**EXERCISE DETAILS**.
In the listing below, locate the line containing "Monitor => nothing" and the line containing "BlackHat => Book". Output both of them and every line between, exactly as written, and nothing more.

---- THE RECORDS

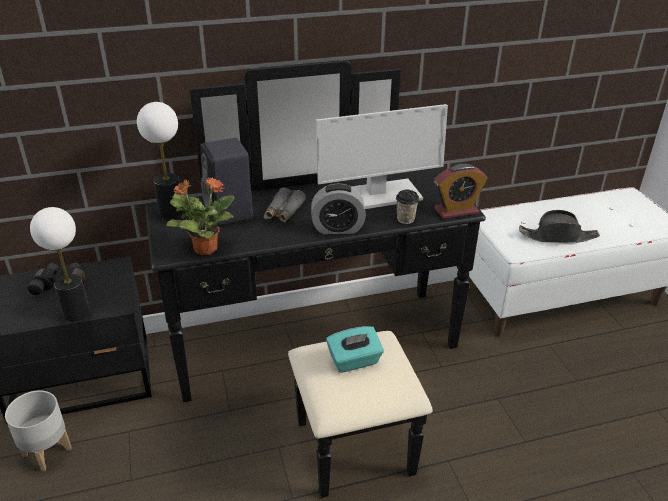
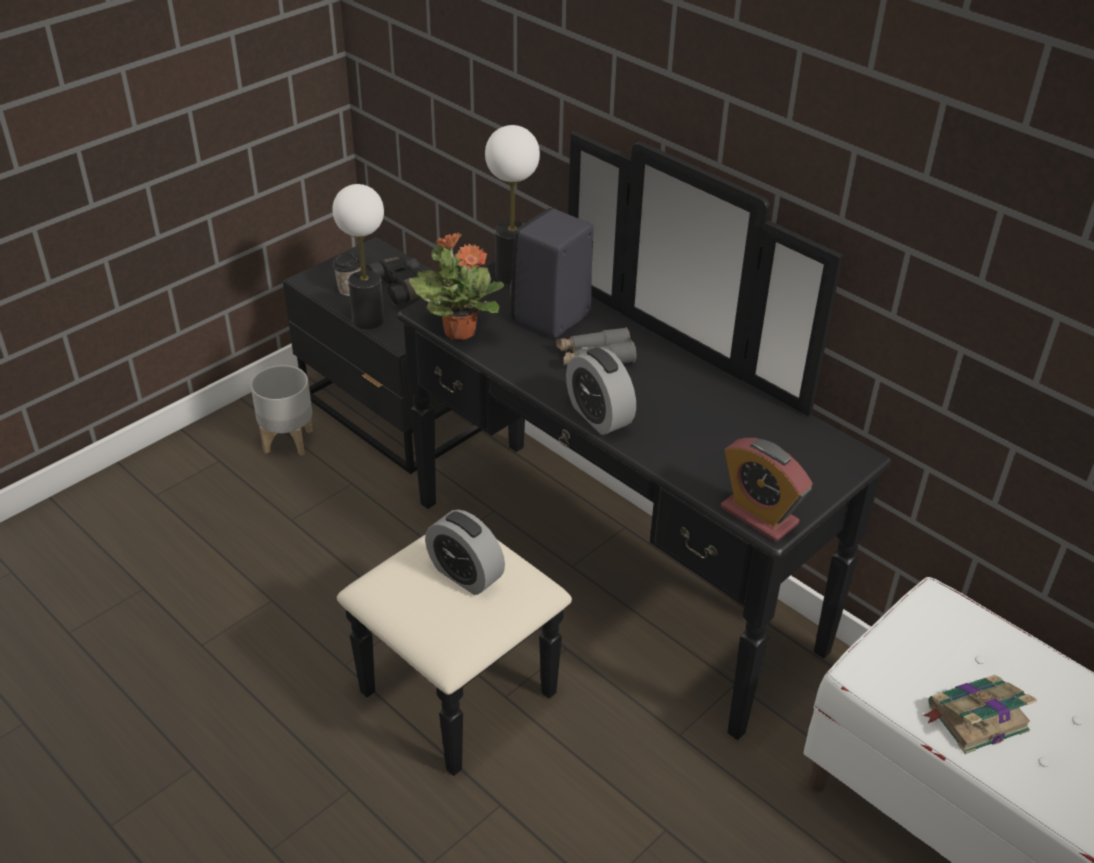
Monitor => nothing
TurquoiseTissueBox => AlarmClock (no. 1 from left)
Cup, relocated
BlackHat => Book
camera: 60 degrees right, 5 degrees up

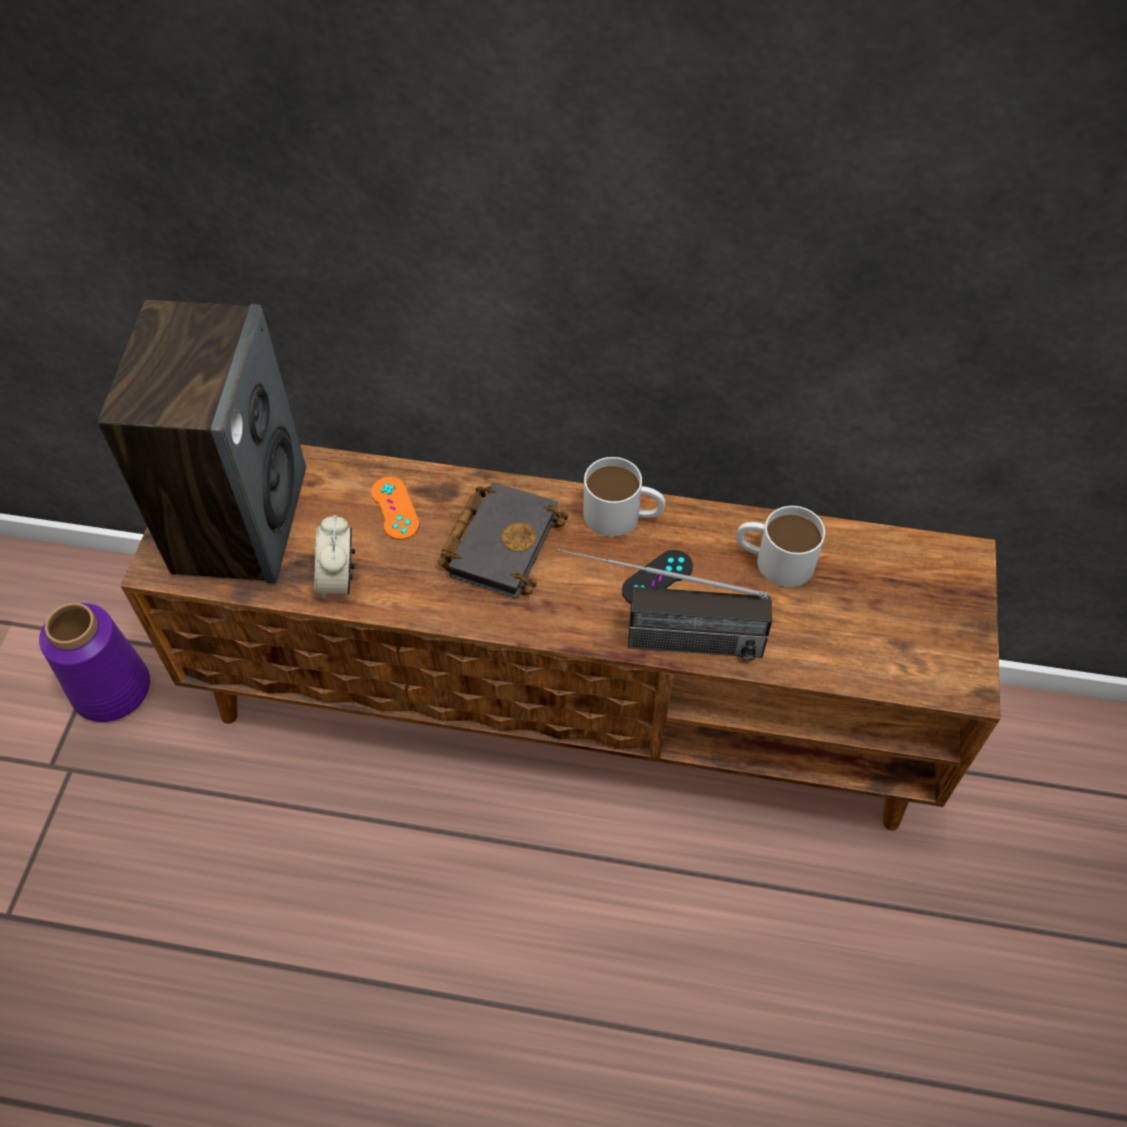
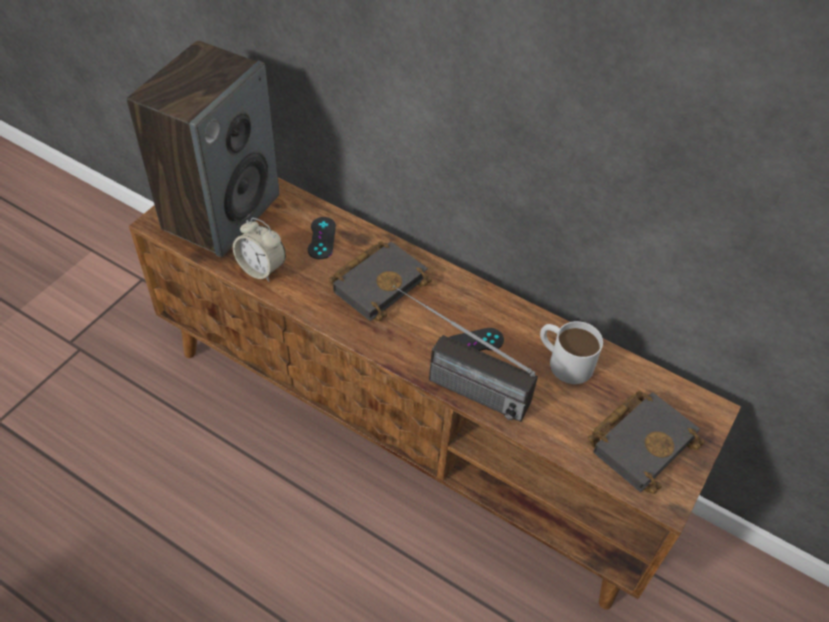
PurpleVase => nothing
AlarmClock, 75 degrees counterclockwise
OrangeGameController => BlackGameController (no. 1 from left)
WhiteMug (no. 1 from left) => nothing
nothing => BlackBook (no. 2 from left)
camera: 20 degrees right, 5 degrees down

--------
---- THE RECORDS

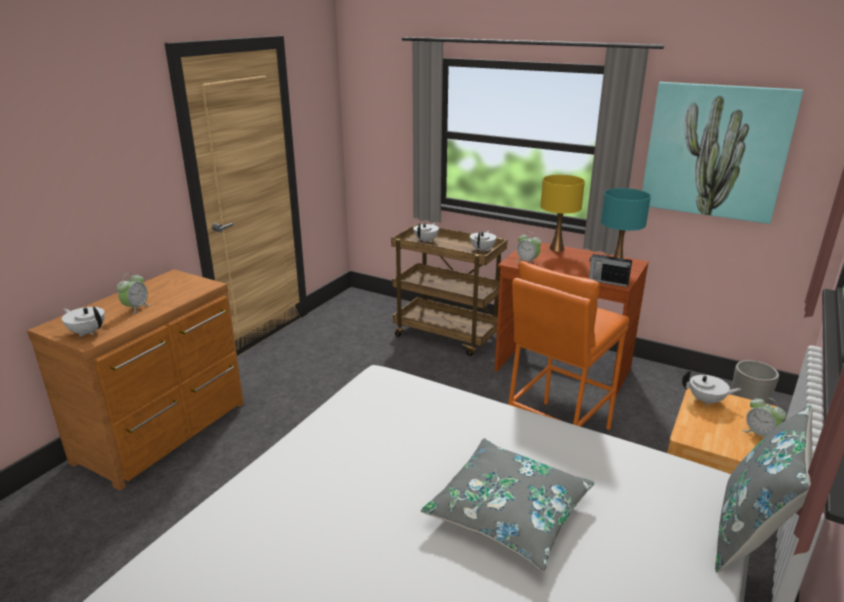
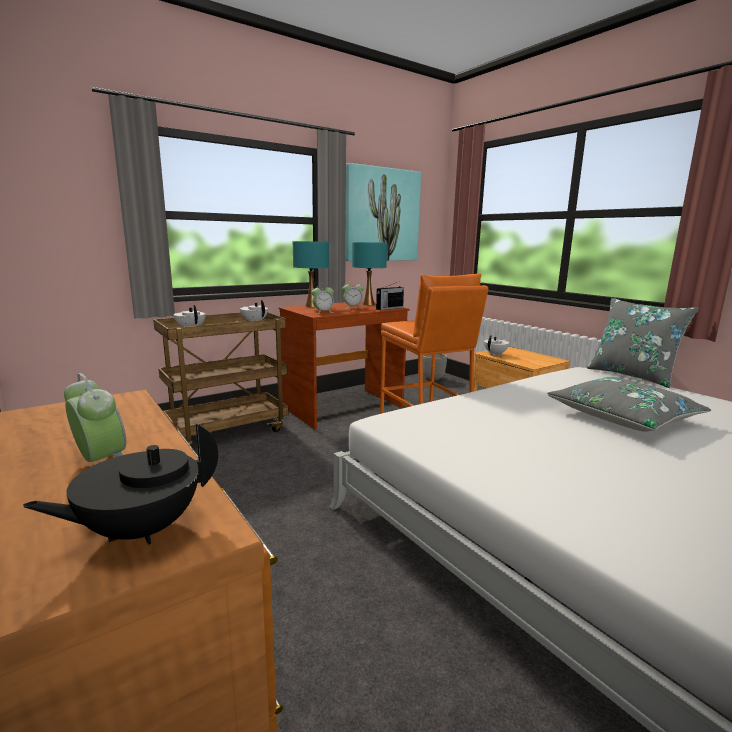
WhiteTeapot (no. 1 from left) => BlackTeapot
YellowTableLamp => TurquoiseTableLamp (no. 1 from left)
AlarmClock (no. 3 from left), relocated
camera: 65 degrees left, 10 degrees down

--------

**EXERCISE ANSWER**.
Monitor => nothing
TurquoiseTissueBox => AlarmClock (no. 1 from left)
Cup, relocated
BlackHat => Book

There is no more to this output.